There can also be a tone of such ripping apart that soon enough, when you’re all alone, you’ll freeze up over every sentence you write. That’s what happened to the writer of the email.
Paying for a good, experienced editor at some point is worth it. How do you find one? Research and referrals. There is now an abundance of editors out there who used to work for New York houses, until the staffing cutbacks of the last few years. The cost of this is high. Expect between one and two grand. If that’s beyond your budget, then hunt down and nurture a good, solid group of beta readers. See the advice of Joe Moore.
Then write some more
The name of this game is production. My correspondent mentioned a writer he knows who spent eight years workshopping and conferencing the same book, until realizing it would have been much better writing eight books instead.
Make a book a year your minimum. If you want to be a professional writer you have to be able to do at least that. Is it easy? No. If it was, your cat would be writing novels.
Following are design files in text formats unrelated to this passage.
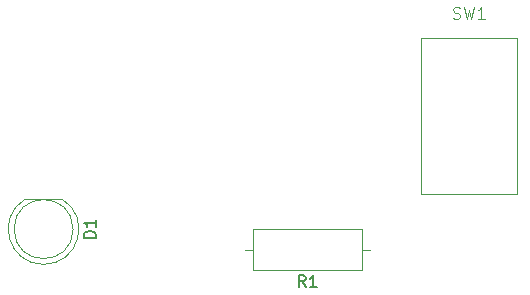
<source format=gbr>
%TF.GenerationSoftware,KiCad,Pcbnew,7.0.9*%
%TF.CreationDate,2023-11-27T16:58:42+01:00*%
%TF.ProjectId,01-getting-started,30312d67-6574-4746-996e-672d73746172,0*%
%TF.SameCoordinates,Original*%
%TF.FileFunction,Legend,Top*%
%TF.FilePolarity,Positive*%
%FSLAX46Y46*%
G04 Gerber Fmt 4.6, Leading zero omitted, Abs format (unit mm)*
G04 Created by KiCad (PCBNEW 7.0.9) date 2023-11-27 16:58:42*
%MOMM*%
%LPD*%
G01*
G04 APERTURE LIST*
%ADD10C,0.100000*%
%ADD11C,0.150000*%
%ADD12C,0.120000*%
G04 APERTURE END LIST*
D10*
X165666667Y-93409800D02*
X165809524Y-93457419D01*
X165809524Y-93457419D02*
X166047619Y-93457419D01*
X166047619Y-93457419D02*
X166142857Y-93409800D01*
X166142857Y-93409800D02*
X166190476Y-93362180D01*
X166190476Y-93362180D02*
X166238095Y-93266942D01*
X166238095Y-93266942D02*
X166238095Y-93171704D01*
X166238095Y-93171704D02*
X166190476Y-93076466D01*
X166190476Y-93076466D02*
X166142857Y-93028847D01*
X166142857Y-93028847D02*
X166047619Y-92981228D01*
X166047619Y-92981228D02*
X165857143Y-92933609D01*
X165857143Y-92933609D02*
X165761905Y-92885990D01*
X165761905Y-92885990D02*
X165714286Y-92838371D01*
X165714286Y-92838371D02*
X165666667Y-92743133D01*
X165666667Y-92743133D02*
X165666667Y-92647895D01*
X165666667Y-92647895D02*
X165714286Y-92552657D01*
X165714286Y-92552657D02*
X165761905Y-92505038D01*
X165761905Y-92505038D02*
X165857143Y-92457419D01*
X165857143Y-92457419D02*
X166095238Y-92457419D01*
X166095238Y-92457419D02*
X166238095Y-92505038D01*
X166571429Y-92457419D02*
X166809524Y-93457419D01*
X166809524Y-93457419D02*
X167000000Y-92743133D01*
X167000000Y-92743133D02*
X167190476Y-93457419D01*
X167190476Y-93457419D02*
X167428572Y-92457419D01*
X168333333Y-93457419D02*
X167761905Y-93457419D01*
X168047619Y-93457419D02*
X168047619Y-92457419D01*
X168047619Y-92457419D02*
X167952381Y-92600276D01*
X167952381Y-92600276D02*
X167857143Y-92695514D01*
X167857143Y-92695514D02*
X167761905Y-92743133D01*
D11*
X135414819Y-112008094D02*
X134414819Y-112008094D01*
X134414819Y-112008094D02*
X134414819Y-111769999D01*
X134414819Y-111769999D02*
X134462438Y-111627142D01*
X134462438Y-111627142D02*
X134557676Y-111531904D01*
X134557676Y-111531904D02*
X134652914Y-111484285D01*
X134652914Y-111484285D02*
X134843390Y-111436666D01*
X134843390Y-111436666D02*
X134986247Y-111436666D01*
X134986247Y-111436666D02*
X135176723Y-111484285D01*
X135176723Y-111484285D02*
X135271961Y-111531904D01*
X135271961Y-111531904D02*
X135367200Y-111627142D01*
X135367200Y-111627142D02*
X135414819Y-111769999D01*
X135414819Y-111769999D02*
X135414819Y-112008094D01*
X135414819Y-110484285D02*
X135414819Y-111055713D01*
X135414819Y-110769999D02*
X134414819Y-110769999D01*
X134414819Y-110769999D02*
X134557676Y-110865237D01*
X134557676Y-110865237D02*
X134652914Y-110960475D01*
X134652914Y-110960475D02*
X134700533Y-111055713D01*
X153183333Y-116174819D02*
X152850000Y-115698628D01*
X152611905Y-116174819D02*
X152611905Y-115174819D01*
X152611905Y-115174819D02*
X152992857Y-115174819D01*
X152992857Y-115174819D02*
X153088095Y-115222438D01*
X153088095Y-115222438D02*
X153135714Y-115270057D01*
X153135714Y-115270057D02*
X153183333Y-115365295D01*
X153183333Y-115365295D02*
X153183333Y-115508152D01*
X153183333Y-115508152D02*
X153135714Y-115603390D01*
X153135714Y-115603390D02*
X153088095Y-115651009D01*
X153088095Y-115651009D02*
X152992857Y-115698628D01*
X152992857Y-115698628D02*
X152611905Y-115698628D01*
X154135714Y-116174819D02*
X153564286Y-116174819D01*
X153850000Y-116174819D02*
X153850000Y-115174819D01*
X153850000Y-115174819D02*
X153754762Y-115317676D01*
X153754762Y-115317676D02*
X153659524Y-115412914D01*
X153659524Y-115412914D02*
X153564286Y-115460533D01*
D10*
%TO.C,SW1*%
X162940000Y-95090000D02*
X171060000Y-95090000D01*
X171060000Y-95090000D02*
X171060000Y-108310000D01*
X171060000Y-108310000D02*
X162940000Y-108310000D01*
X162940000Y-108310000D02*
X162940000Y-95090000D01*
D12*
%TO.C,D1*%
X132545000Y-108710000D02*
X129455000Y-108710000D01*
X130999538Y-114259999D02*
G75*
G03*
X132544830Y-108710001I462J2989999D01*
G01*
X129455170Y-108710000D02*
G75*
G03*
X131000462Y-114260000I1544830J-2560000D01*
G01*
X133500000Y-111270000D02*
G75*
G03*
X133500000Y-111270000I-2500000J0D01*
G01*
%TO.C,R1*%
X158660000Y-113000000D02*
X157970000Y-113000000D01*
X157970000Y-114720000D02*
X157970000Y-111280000D01*
X157970000Y-111280000D02*
X148730000Y-111280000D01*
X148730000Y-114720000D02*
X157970000Y-114720000D01*
X148730000Y-111280000D02*
X148730000Y-114720000D01*
X148040000Y-113000000D02*
X148730000Y-113000000D01*
%TD*%
M02*

</source>
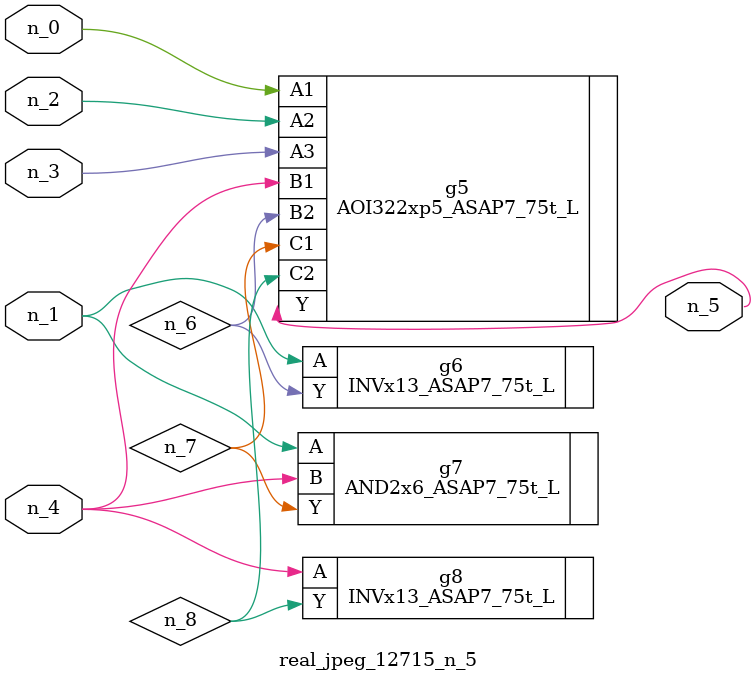
<source format=v>
module real_jpeg_12715_n_5 (n_4, n_0, n_1, n_2, n_3, n_5);

input n_4;
input n_0;
input n_1;
input n_2;
input n_3;

output n_5;

wire n_8;
wire n_6;
wire n_7;

AOI322xp5_ASAP7_75t_L g5 ( 
.A1(n_0),
.A2(n_2),
.A3(n_3),
.B1(n_4),
.B2(n_6),
.C1(n_7),
.C2(n_8),
.Y(n_5)
);

INVx13_ASAP7_75t_L g6 ( 
.A(n_1),
.Y(n_6)
);

AND2x6_ASAP7_75t_L g7 ( 
.A(n_1),
.B(n_4),
.Y(n_7)
);

INVx13_ASAP7_75t_L g8 ( 
.A(n_4),
.Y(n_8)
);


endmodule
</source>
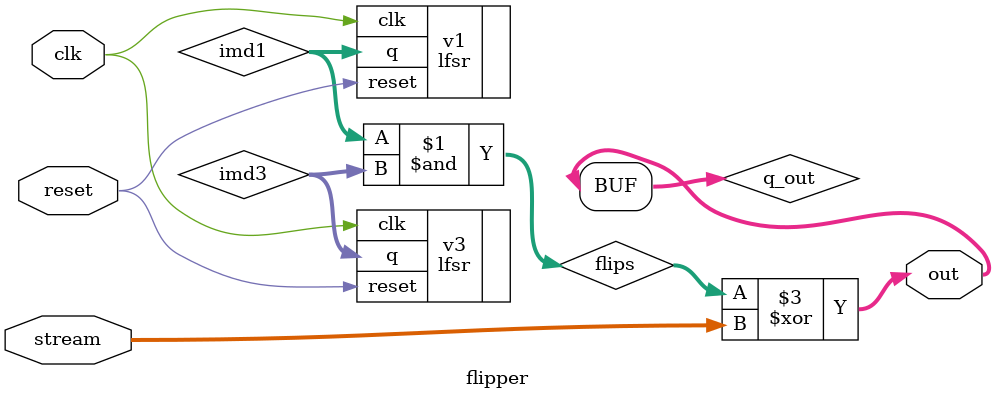
<source format=v>
`timescale 1ns / 1ps
module flipper #(parameter N = 3)(
    input clk,
    input reset,
    input [1:N] stream,
    output [1:N] out
);

/* Module Goal:
    Take in a stream of data in N bit sized chunks
    Output the stream after flipping some number of bits in random places

    Determine how many bits to flip:
        Should be between 0 to 33% of the data chunk
        Randomly decided based on an lfsr

    Determine which bits to flip:
        Should be determined by a separate lfsr, with range size of N

    How to flip the bits:
        XOR the determined bits with 1 to flip them

    Possibly could xor two numbers together to reduce number of 1s, Could and them together
    
*/

reg [1:N] q_out;
wire [1:N] flips;
wire [1:N] imd1, imd2, imd3;

// LFSR to generate random numbers
lfsr #(.N(N), .TAPS('d7), .I('d3)) v1 (.clk(clk), .reset(reset), .q(imd1));
//lfsr #(.N(N), .TAPS('d5), .I('d1)) v2 (.clk(clk), .reset(reset), .q(imd2));
lfsr #(.N(N), .TAPS('d3), .I('d7)) v3 (.clk(clk), .reset(reset), .q(imd3));

// AND the numbers together to reduce the number of ones in flip vector
assign flips = imd1 & imd3;

// XOR the flip vector with the data stream
always @(*)
    q_out = flips ^ stream;

// Assign the out vector to output
assign out = q_out;


endmodule

</source>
But as Richard Rhodes put it once, “A page a day is a book a year.” One book page is 250 words.
Just. Do. It.
The good news is I got an email from this author after I answered him and he said
I spent the bulk of Tuesday at the keyboard and wrote/fixed about 4500 words in one of four sessions. I feel liberated and just wanted to thank you. So thank you. Your Rx for my dilemma has been like a reset button. One long overdue.
So, [writers], have you ever suffered from paralysis by over-analysis? How did you free yourself up to write?